I would like to emphasize again that the focus of this RFC is to extend the substrate runtime capabilities, not simply to improve performance. It does not prevent the implementation of RFC#4, it just provides another possibility

koute commented 4 months ago

and all current runtime apis rely on the method you say you don't like.

Huh? But they don't call back into the guest? So can you clarify what you mean here?

yjhmelody commented 4 months ago

Huh? But they don't call back into the guest? So can you clarify what you mean here?

I mean the api defined by sp_api::decl_runtime_apis!. Alloc/dealloc is not different with them except the call conversion.

koute commented 4 months ago

Huh? But they don't call back into the guest? So can you clarify what you mean here?

I mean the api defined by sp_api::decl_runtime_apis!. Alloc/dealloc is not different with them except the call conversion.

Huh? But they don't call back into the guest? So can you clarify what you mean here?

I means sp_api::decl_runtime_apis!. Alloc/dealloc is not different with them except the call conversion.

Sorry, I still don't know what you mean. (:

The way the host calls currently work is that they don't call back into the runtime. The runtime calls the host function, the host function does its thing, and the control returns back to the host. Yes, the host does call into the runtime initially so technically you have a chain of "host -> guest -> host", but that only happens once.

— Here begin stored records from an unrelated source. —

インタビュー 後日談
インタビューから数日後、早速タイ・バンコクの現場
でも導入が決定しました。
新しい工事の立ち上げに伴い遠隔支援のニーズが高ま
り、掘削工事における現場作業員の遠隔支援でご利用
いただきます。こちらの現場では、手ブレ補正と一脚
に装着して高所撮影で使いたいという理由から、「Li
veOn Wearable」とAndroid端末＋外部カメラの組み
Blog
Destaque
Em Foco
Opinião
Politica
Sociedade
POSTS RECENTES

So for the sake of argument let's assume we implement this RFC. It will allow us to call the guest's allocator from the host. What is the use case here?

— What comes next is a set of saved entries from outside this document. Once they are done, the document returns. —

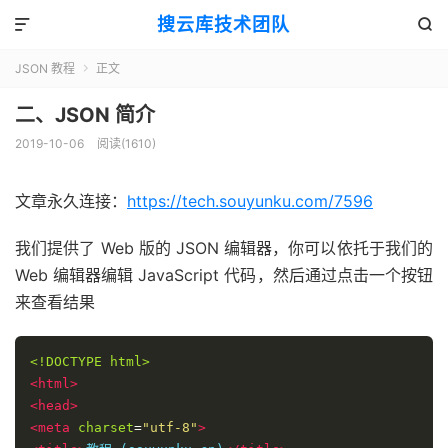
搜云库技术团队


JSON 教程
正文

二、JSON 简介
2019-10-06
阅读(
1610
)
文章永久连接：
https://tech.souyunku.com/7596
我们提供了 Web 版的 JSON 编辑器，你可以依托于我们的
Web 编辑器编辑 JavaScript 代码，然后通过点击一个按钮
来查看结果
<!DOCTYPE html>
<html>
<head>
<meta
charset
=
"utf-8"
>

1) Allocate the initial input payload to the runtime API. But if we implement #4 then this is unnecessary. 2) Allocate the dynamically sized return values of the host calls. Ideally we do not want to do this anyway (because it will allow a recursive "host -> guest -> host -> guest -> host -> guest -> ..." call loop) and if we implement #4 then this is unnecessary (because no such host functions will exist anymore).

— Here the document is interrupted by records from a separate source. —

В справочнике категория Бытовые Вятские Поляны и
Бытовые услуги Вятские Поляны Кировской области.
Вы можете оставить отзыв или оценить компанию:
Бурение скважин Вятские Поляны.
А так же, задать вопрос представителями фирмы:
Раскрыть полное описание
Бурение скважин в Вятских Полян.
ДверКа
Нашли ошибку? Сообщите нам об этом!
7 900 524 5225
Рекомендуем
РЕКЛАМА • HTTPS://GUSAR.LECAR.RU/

So I agree with @tomaka and I don't see how this RFC is orthogonal to #4; if we implement #4 then it pretty much makes this RFC pointless, unless you actually have an use case that could make use of this?

yjhmelody commented 4 months ago

Supports a pure wasm environment to verify blocks. Currently, if you want pure wasm to verify blocks, you need to replace all host functions, but alloc itself cannot be replaced. This reduces the requirements on the host environment and requires only a wasm executor, so the verification logic can be executed on many chains.

koute commented 4 months ago

Supports a pure wasm environment to verify blocks. Currently, if you want pure wasm to verify blocks, you need to replace all host functions, but alloc itself cannot be replaced. This reduces the requirements on the host environment and requires only a wasm executor, so the verification logic can be executed on many chains.

But this is also true after implementing #4 as far as I can see, because the host-side allocator will not be used at all anymore.

yjhmelody commented 4 months ago

This doesn't seem to hold true in the case of legacy host functions. But rfc #4 is indeed a good improvement

koute commented 4 months ago

This doesn't seem to hold true in the case of legacy host functions.

...which is exactly the same as this RFC, no? (:

Not that it matters, because the legacy host functions won't be used anymore for new blocks and will only be kept for sync compatibility.

yjhmelody commented 4 months ago

Maybe you're right. ext_input_size_version_1/ext_input_read_version_1 are more like a smart contract style design. But my idea is to set up stubs(panics) for all import functions, but not actually call them, like parachain style. I'm a bit convinced by you

yjhmelody commented 4 months ago

Closed since RFC #4 will be implmented.